Reading text:
The big bang theory for the development of our universe is now accepted as truth by nearly every astrophysicist; supported as it is by a great deal of evidence (including the cosmic background radiation, the observed velocities of galaxies, the distribution of elements throughout the galaxies, and the distribution of galaxies throughout space). But according to the Bible story in Genesis 1, however:
a. God creates the earth before creating “the light” (the sun?).
b. The original earth (or perhaps the whole universe since the language is ambiguous) is covered in water.
c. The sky, earth, and life were created in just six days (144 hours).
d. God created the earth before any of the stars.
e. God calls the Moon “a light source”–even though the Moon only “reflects” sunlight.
f. The earth is motionless and flat (Matthew 4:8, Ecclesiastes 1:5, Psalm 104:5, Psalm 96:10, 1 Chronicles 16:30, Joshua 10:12-13).
g. Christianity rejects Galileo’s theory for a heliocentric view of the universe.
h. God says the earth is a flat “circle”, not a “sphere” in Isaiah 40:22.
A literal reading of these Bible verses clearly contradicts the scientific evidence for how our earth and universe formed. The trouble with asking whether Science and Christianity are inherently contradictory is that the answer depends on which definitions of “Christianity” and “contradiction” we care to employ. If the question is whether a literal reading of some passages of the Bible are at odds with science, the answer is an unequivocal yes.

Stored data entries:
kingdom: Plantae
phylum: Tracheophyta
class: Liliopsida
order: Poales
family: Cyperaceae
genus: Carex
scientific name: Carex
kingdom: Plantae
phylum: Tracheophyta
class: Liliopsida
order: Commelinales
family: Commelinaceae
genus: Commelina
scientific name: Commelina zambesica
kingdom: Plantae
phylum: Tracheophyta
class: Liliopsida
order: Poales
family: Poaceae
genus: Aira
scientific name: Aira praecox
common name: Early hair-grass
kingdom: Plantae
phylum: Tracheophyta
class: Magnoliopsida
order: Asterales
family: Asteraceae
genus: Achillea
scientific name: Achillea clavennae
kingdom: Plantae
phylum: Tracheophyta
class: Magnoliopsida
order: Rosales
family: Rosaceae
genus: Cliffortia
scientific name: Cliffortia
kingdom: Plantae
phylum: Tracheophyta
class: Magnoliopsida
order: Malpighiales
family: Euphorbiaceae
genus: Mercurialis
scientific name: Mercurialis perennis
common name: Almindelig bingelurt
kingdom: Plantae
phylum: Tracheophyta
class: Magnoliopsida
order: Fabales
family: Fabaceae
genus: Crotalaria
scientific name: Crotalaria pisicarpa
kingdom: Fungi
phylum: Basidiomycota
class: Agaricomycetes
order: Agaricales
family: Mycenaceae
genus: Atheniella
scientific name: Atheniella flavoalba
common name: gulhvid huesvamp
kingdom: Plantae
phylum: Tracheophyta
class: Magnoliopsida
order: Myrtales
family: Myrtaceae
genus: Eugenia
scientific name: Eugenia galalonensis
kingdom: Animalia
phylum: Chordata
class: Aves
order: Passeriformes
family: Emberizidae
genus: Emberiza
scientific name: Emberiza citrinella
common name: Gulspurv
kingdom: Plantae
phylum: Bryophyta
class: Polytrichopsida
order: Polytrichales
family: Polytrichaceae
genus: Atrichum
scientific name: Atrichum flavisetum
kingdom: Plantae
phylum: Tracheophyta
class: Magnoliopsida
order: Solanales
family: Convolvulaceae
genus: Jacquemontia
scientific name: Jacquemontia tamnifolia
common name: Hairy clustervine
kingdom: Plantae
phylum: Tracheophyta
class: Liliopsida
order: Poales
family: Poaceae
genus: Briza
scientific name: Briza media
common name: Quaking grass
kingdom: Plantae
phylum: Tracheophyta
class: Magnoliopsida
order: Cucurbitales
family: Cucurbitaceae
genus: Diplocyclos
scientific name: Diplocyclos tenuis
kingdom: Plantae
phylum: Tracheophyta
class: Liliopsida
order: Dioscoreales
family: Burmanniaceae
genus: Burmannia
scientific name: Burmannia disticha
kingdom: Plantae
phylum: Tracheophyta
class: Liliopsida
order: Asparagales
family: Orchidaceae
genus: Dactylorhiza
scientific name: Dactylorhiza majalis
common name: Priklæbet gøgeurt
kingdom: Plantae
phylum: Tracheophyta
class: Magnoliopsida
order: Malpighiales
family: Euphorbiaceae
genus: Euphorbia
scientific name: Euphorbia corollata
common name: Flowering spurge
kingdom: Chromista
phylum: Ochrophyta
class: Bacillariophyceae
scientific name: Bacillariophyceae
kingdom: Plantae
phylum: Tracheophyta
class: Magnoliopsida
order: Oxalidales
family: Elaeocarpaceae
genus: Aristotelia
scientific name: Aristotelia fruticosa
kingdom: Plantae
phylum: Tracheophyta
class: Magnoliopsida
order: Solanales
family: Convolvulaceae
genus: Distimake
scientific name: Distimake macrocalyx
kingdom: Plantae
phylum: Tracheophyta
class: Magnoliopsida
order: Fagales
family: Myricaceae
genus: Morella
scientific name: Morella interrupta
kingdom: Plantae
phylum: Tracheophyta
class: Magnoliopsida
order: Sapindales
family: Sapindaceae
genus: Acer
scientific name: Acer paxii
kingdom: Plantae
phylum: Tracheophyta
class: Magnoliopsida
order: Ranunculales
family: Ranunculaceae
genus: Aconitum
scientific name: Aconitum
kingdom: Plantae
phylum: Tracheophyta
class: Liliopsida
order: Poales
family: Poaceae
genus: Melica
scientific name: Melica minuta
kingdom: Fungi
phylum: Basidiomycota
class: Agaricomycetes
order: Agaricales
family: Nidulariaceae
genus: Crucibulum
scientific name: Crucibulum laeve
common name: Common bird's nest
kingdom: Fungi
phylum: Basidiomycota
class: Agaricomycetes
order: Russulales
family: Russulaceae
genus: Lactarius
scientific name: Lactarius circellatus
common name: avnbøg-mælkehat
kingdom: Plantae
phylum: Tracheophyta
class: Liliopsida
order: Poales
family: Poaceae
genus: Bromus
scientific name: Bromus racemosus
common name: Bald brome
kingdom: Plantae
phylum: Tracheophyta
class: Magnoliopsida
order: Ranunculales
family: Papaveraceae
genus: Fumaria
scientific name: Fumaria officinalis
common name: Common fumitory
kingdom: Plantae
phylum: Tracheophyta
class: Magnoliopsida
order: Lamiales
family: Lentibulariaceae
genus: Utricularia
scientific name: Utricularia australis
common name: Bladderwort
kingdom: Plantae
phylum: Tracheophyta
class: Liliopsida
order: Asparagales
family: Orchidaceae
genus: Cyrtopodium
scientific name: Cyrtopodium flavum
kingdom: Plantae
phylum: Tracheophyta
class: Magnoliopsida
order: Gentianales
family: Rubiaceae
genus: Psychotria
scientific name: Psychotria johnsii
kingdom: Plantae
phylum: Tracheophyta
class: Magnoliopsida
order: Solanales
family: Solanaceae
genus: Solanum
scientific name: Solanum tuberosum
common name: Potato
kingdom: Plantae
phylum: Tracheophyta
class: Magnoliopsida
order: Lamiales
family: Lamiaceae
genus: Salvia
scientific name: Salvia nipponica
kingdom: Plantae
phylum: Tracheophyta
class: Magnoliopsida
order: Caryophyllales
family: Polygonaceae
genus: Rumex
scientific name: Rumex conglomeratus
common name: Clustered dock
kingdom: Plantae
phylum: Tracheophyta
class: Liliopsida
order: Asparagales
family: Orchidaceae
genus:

Directions:
a) Condense the paragraph of the passage on the big bang and Genesis that begins "A literal reading of these Bible verses" into a bulleted list that keeps its main facts.
b) Answer these questions using the passage on the big bang and Genesis:
(i) How many hours does it give for the six days of creation?
(ii) Whose theory for a heliocentric view of the universe does it say Christianity rejects?
(iii) Which verse does it cite for God calling the earth a flat "circle"?
c) Reproduce the passage on the big bang and Genesis word for word, starting with "b. The original" and going on through "in Isaiah 40:22.".
This data has no connection to the passage on the big bang and Genesis.

Your written answers:
a)
- A literal reading of the listed Bible verses contradicts the scientific evidence for how the earth and universe formed.
- Whether science and Christianity are inherently contradictory depends on the definitions of "Christianity" and "contradiction" being used.
- If the question is whether a literal reading of some Bible passages conflicts with science, the answer is an unequivocal yes.

b)
(i) 144 hours.
(ii) Galileo's.
(iii) Isaiah 40:22.

c)
b. The original earth (or perhaps the whole universe since the language is ambiguous) is covered in water.
c. The sky, earth, and life were created in just six days (144 hours).
d. God created the earth before any of the stars.
e. God calls the Moon “a light source”–even though the Moon only “reflects” sunlight.
f. The earth is motionless and flat (Matthew 4:8, Ecclesiastes 1:5, Psalm 104:5, Psalm 96:10, 1 Chronicles 16:30, Joshua 10:12-13).
g. Christianity rejects Galileo’s theory for a heliocentric view of the universe.
h. God says the earth is a flat “circle”, not a “sphere” in Isaiah 40:22.